[Dataset records]
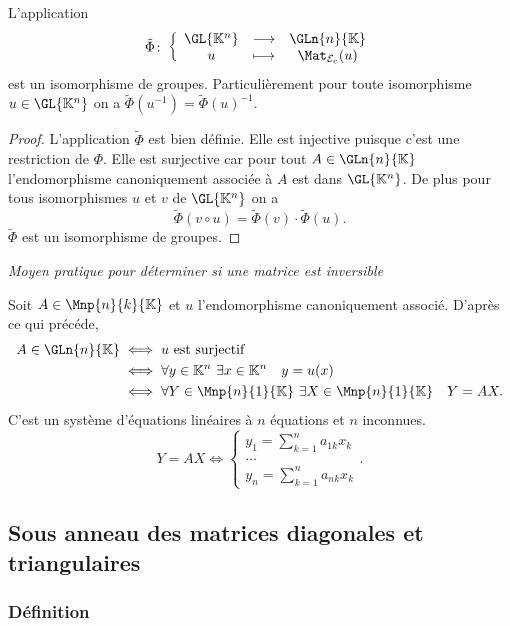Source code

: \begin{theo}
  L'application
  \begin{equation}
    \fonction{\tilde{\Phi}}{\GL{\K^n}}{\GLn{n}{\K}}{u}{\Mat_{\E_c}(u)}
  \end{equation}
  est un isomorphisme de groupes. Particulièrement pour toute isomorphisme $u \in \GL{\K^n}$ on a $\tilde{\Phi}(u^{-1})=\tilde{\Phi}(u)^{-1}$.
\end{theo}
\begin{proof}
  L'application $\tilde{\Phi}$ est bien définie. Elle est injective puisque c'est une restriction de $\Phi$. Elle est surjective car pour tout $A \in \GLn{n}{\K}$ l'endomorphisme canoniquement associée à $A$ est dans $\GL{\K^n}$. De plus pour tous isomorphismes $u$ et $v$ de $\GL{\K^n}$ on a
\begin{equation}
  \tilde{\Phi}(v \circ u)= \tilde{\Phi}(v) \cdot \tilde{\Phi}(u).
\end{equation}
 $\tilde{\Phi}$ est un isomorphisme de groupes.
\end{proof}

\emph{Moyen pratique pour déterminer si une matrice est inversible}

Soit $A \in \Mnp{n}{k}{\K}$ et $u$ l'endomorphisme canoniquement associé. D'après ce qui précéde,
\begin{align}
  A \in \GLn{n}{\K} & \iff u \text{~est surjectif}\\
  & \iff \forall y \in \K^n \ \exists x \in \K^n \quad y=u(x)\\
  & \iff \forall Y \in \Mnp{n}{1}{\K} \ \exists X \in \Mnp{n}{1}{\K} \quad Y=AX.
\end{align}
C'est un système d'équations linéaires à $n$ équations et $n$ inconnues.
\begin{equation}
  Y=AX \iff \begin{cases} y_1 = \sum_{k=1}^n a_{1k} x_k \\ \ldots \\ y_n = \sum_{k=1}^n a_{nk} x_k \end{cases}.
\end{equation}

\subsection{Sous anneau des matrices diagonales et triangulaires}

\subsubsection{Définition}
[/Dataset records]
[Dataset records]
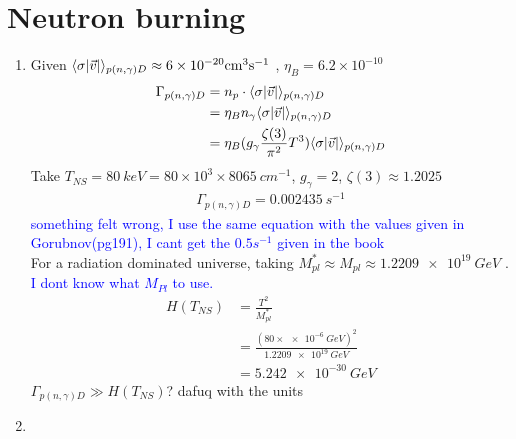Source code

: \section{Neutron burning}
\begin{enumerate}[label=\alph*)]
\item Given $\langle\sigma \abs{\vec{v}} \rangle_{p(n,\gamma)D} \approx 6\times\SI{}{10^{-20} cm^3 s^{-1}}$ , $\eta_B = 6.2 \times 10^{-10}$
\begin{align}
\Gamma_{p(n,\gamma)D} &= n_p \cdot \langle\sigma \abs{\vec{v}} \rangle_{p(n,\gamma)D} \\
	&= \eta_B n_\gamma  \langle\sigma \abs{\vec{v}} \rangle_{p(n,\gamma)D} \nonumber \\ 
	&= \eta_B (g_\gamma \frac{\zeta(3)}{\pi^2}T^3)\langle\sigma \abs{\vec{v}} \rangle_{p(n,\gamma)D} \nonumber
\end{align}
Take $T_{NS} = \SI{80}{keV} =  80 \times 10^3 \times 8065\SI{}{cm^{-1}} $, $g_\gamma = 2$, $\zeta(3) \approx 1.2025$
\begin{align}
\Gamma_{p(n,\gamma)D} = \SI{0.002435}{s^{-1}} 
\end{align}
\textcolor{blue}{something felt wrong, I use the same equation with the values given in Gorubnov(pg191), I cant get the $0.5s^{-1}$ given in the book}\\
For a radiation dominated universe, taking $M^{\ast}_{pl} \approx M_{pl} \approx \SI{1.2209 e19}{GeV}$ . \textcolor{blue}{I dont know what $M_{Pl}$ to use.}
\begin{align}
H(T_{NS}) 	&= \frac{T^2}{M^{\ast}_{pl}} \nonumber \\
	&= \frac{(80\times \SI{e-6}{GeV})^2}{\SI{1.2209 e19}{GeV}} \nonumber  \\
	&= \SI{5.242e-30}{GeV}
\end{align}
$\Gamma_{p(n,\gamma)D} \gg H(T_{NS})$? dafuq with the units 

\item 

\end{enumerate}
[/Dataset records]
### Problem to work on
The answer should be nothing but the number of lines in this data that include "forall".

### Task solution
2